In this original and engaging work, author Kent Puckett looks at how
British filmmakers imagined, saw, and sought to represent its war during
wartime through film. The Second World War posed unique representational
challenges to Britain's filmmakers. Because of its logistical enormity,
the unprecedented scope of its destruction, its conceptual status as
total, and the way it affected everyday life through aerial bombing,
blackouts, rationing, and the demands of total mobilization, World War
II created new, critical opportunities for cinematic representation.

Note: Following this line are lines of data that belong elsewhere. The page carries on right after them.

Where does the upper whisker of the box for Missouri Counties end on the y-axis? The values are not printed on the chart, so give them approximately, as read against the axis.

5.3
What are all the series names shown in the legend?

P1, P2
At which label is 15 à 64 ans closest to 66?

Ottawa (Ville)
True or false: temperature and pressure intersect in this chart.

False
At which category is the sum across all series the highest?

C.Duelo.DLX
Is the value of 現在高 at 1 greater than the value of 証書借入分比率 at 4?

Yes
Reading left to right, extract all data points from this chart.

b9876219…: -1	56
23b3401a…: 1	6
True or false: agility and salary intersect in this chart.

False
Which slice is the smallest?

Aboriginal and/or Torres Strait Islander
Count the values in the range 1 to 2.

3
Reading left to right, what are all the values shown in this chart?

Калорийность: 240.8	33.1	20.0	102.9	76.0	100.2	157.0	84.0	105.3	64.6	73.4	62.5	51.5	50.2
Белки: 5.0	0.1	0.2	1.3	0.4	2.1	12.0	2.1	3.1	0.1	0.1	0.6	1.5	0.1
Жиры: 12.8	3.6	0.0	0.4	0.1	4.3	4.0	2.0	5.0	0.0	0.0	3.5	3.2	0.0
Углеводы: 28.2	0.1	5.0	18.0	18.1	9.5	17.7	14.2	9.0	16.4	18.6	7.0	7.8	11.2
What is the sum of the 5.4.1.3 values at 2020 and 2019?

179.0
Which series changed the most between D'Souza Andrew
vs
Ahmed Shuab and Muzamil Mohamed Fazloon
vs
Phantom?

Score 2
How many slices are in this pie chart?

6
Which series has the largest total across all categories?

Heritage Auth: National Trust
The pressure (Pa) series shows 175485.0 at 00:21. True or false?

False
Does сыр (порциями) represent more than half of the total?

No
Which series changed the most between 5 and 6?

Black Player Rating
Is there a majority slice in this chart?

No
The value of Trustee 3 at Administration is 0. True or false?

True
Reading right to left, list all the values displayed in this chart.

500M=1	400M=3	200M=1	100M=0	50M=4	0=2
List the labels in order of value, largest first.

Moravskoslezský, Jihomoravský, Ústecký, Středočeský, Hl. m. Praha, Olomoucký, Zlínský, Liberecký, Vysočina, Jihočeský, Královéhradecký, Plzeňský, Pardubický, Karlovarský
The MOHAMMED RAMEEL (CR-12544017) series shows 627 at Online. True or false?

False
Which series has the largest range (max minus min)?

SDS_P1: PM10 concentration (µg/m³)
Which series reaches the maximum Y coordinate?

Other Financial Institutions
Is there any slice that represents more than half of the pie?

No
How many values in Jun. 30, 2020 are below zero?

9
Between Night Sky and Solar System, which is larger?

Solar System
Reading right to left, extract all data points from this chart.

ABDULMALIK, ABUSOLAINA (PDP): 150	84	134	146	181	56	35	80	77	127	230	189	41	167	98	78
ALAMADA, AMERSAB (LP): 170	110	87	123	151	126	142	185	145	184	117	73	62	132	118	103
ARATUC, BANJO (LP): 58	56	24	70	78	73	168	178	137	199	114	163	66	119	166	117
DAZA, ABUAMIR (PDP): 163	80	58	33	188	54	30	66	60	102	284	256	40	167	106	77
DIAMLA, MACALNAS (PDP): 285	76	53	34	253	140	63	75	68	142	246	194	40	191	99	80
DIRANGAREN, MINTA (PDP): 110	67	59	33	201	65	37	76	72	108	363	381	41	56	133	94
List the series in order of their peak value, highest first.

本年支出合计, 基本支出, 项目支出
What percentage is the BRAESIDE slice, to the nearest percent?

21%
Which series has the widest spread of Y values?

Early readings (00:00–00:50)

Beginning with a close and critical analysis of Britain's cultural
scene, War Pictures examines where the historiography of war, the
philosophy of violence, and aesthetics come together. Focusing on three
films made in Britain during the second half of the Second World
War--Michael Powell and Emeric Pressburger's The Life and Death of
Colonel Blimp (1943), Lawrence Olivier's Henry V (1944), and David
Lean's Brief Encounter (1945)--Puckett treats these movies as objects of
considerable historical interest but also as works that exploit the full
resources of cinematic technique to engage with the idea, experience,
and political complexity of war. By examining how cinema functioned as
propaganda, criticism, and a form of self-analysis, War Pictures reveals
how British filmmakers, writers, critics, and politicians understood the
nature and consequence of total war as it related to ideas about freedom
and security, national character, and the daunting persistence of human
violence. While Powell and Pressburger, Olivier, and Lean developed
deeply self-conscious wartime films, their specific and strategic use of
cinematic eccentricity was an aesthetic response to broader
contradictions that characterized the homefront in Britain between 1939
and 1945. This stylistic eccentricity shaped British thinking about war,
violence, and commitment as well as both an answer to and an expression
of a more general violence.
Although War Pictures focuses on a particularly intense moment in time,
Puckett uses that particularity to make a larger argument about the
pressure that war puts on aesthetic representation, past and present.
Through cinema, Britain grappled with the paradoxical notion that, in
order to preserve its character, it had not only to fight and to win but
also to abandon exactly those old decencies, those "sporting-club
rules," that it sought also to protect.